Work order:
Among the entries below, copy every line that carries the word "pixels".

Provided data:

-----

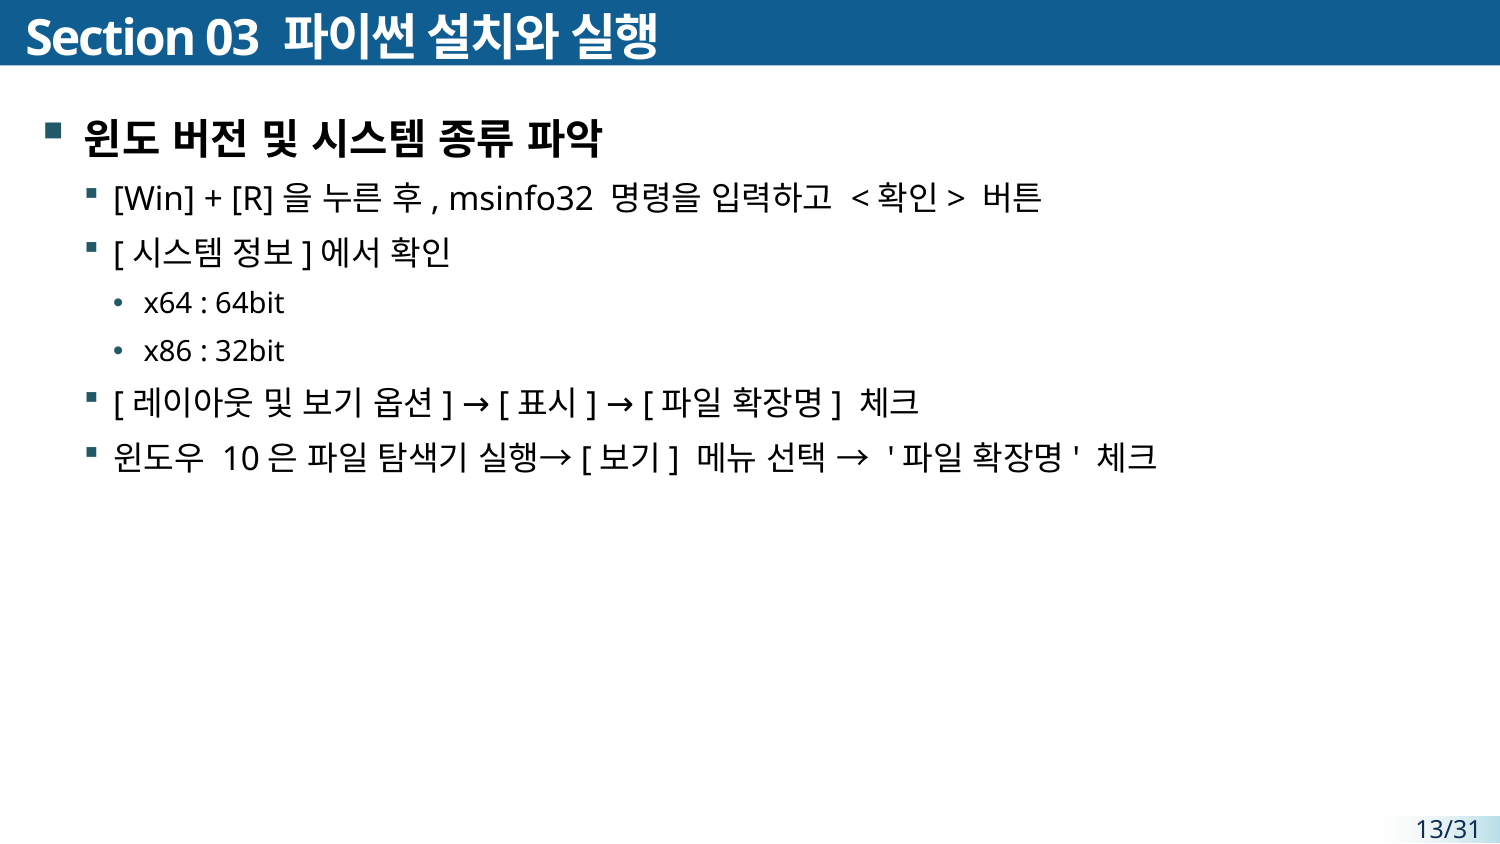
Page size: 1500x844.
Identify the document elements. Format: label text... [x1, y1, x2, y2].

-----

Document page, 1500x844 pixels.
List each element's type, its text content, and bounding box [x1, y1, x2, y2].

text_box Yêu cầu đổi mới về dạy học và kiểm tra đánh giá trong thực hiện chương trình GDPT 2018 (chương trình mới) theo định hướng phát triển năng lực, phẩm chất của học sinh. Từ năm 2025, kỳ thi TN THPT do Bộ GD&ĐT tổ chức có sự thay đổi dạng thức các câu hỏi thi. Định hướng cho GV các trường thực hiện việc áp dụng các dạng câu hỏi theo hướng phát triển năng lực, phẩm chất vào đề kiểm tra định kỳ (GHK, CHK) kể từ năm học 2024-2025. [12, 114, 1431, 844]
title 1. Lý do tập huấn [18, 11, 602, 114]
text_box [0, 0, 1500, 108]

-----

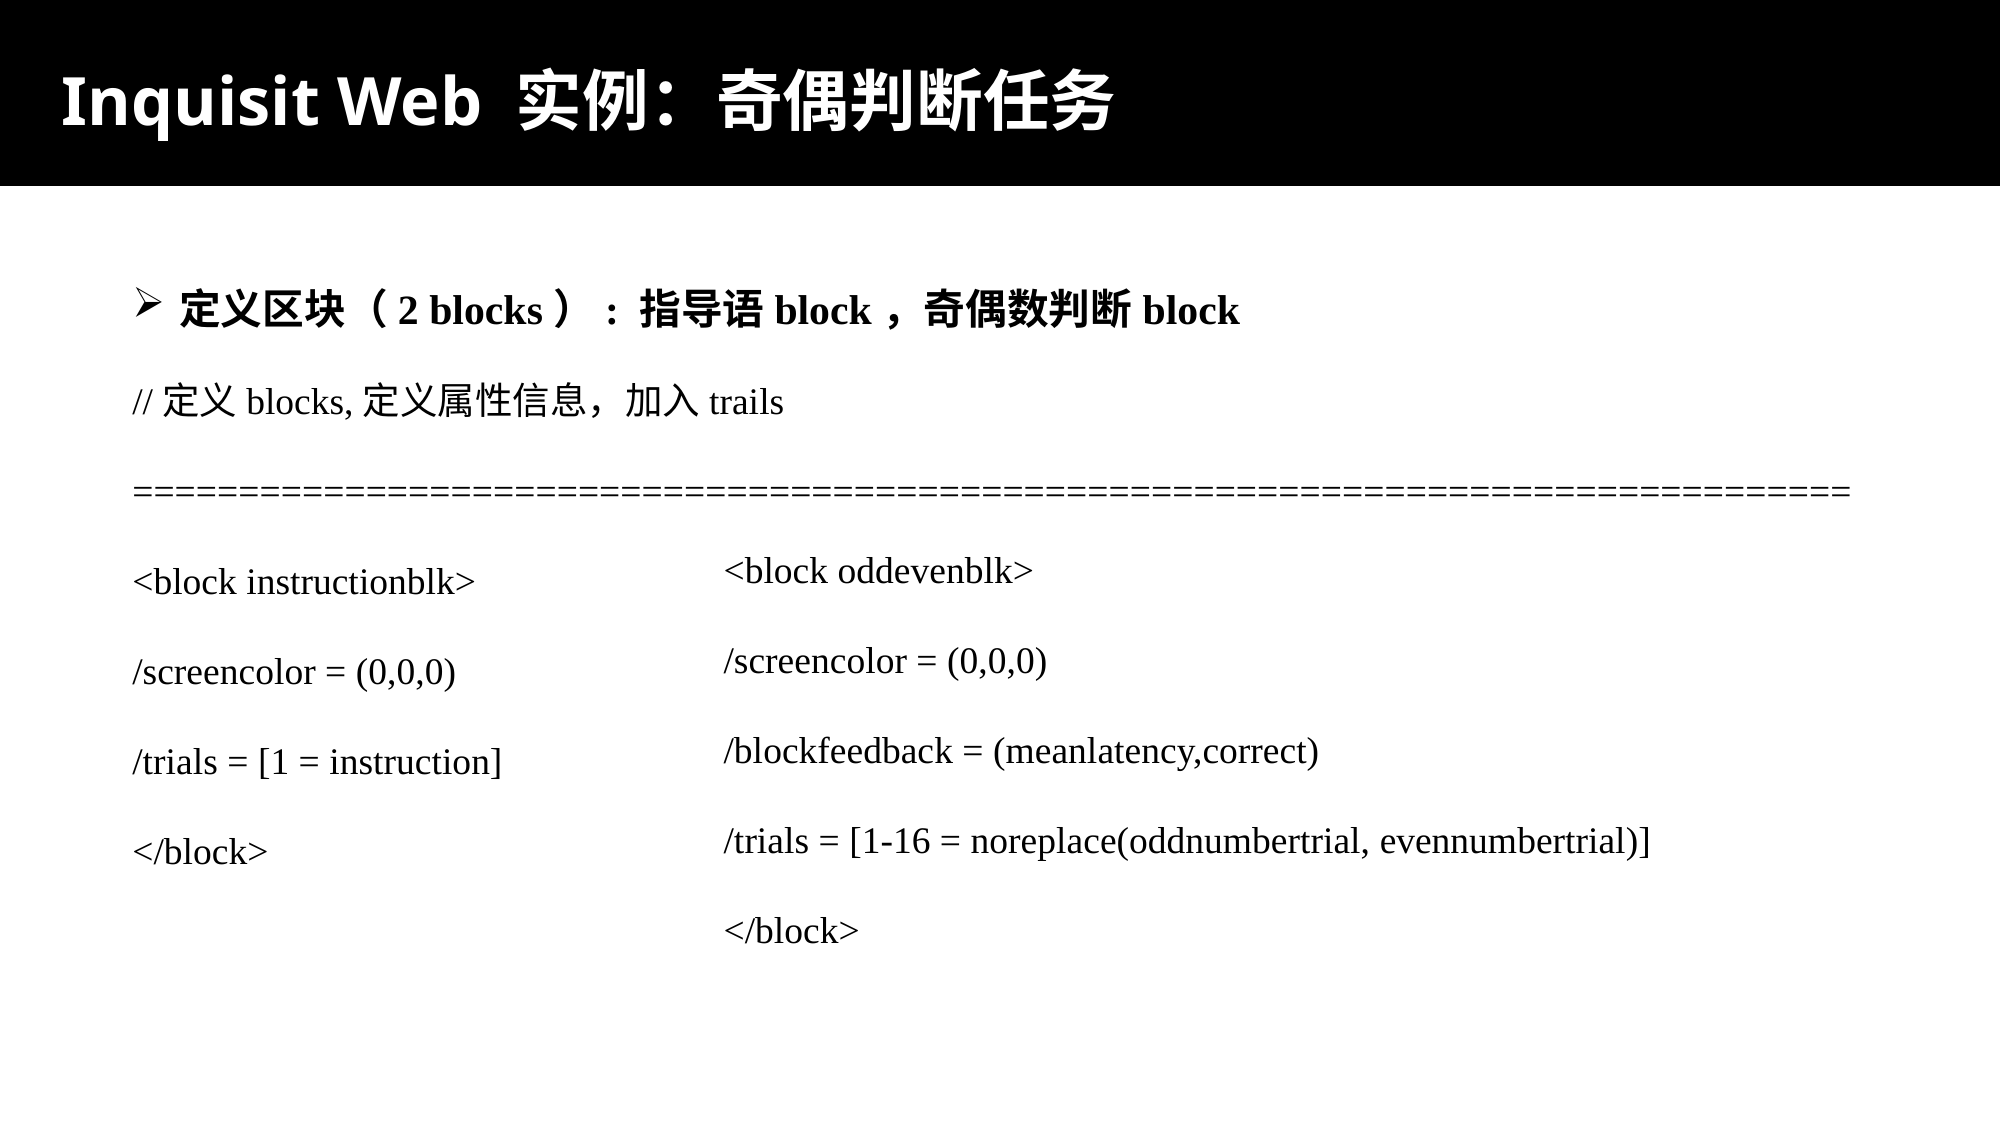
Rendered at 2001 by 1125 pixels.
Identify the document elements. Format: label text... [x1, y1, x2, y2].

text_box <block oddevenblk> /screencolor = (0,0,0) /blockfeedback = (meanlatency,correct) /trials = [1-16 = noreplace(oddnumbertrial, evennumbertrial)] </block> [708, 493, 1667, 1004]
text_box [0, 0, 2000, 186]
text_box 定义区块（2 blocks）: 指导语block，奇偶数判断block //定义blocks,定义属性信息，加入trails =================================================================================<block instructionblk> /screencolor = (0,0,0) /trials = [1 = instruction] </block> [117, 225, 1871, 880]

-----

Response to the exercise:
Document page, 1500x844 pixels.
Rendered at 2001 by 1125 pixels.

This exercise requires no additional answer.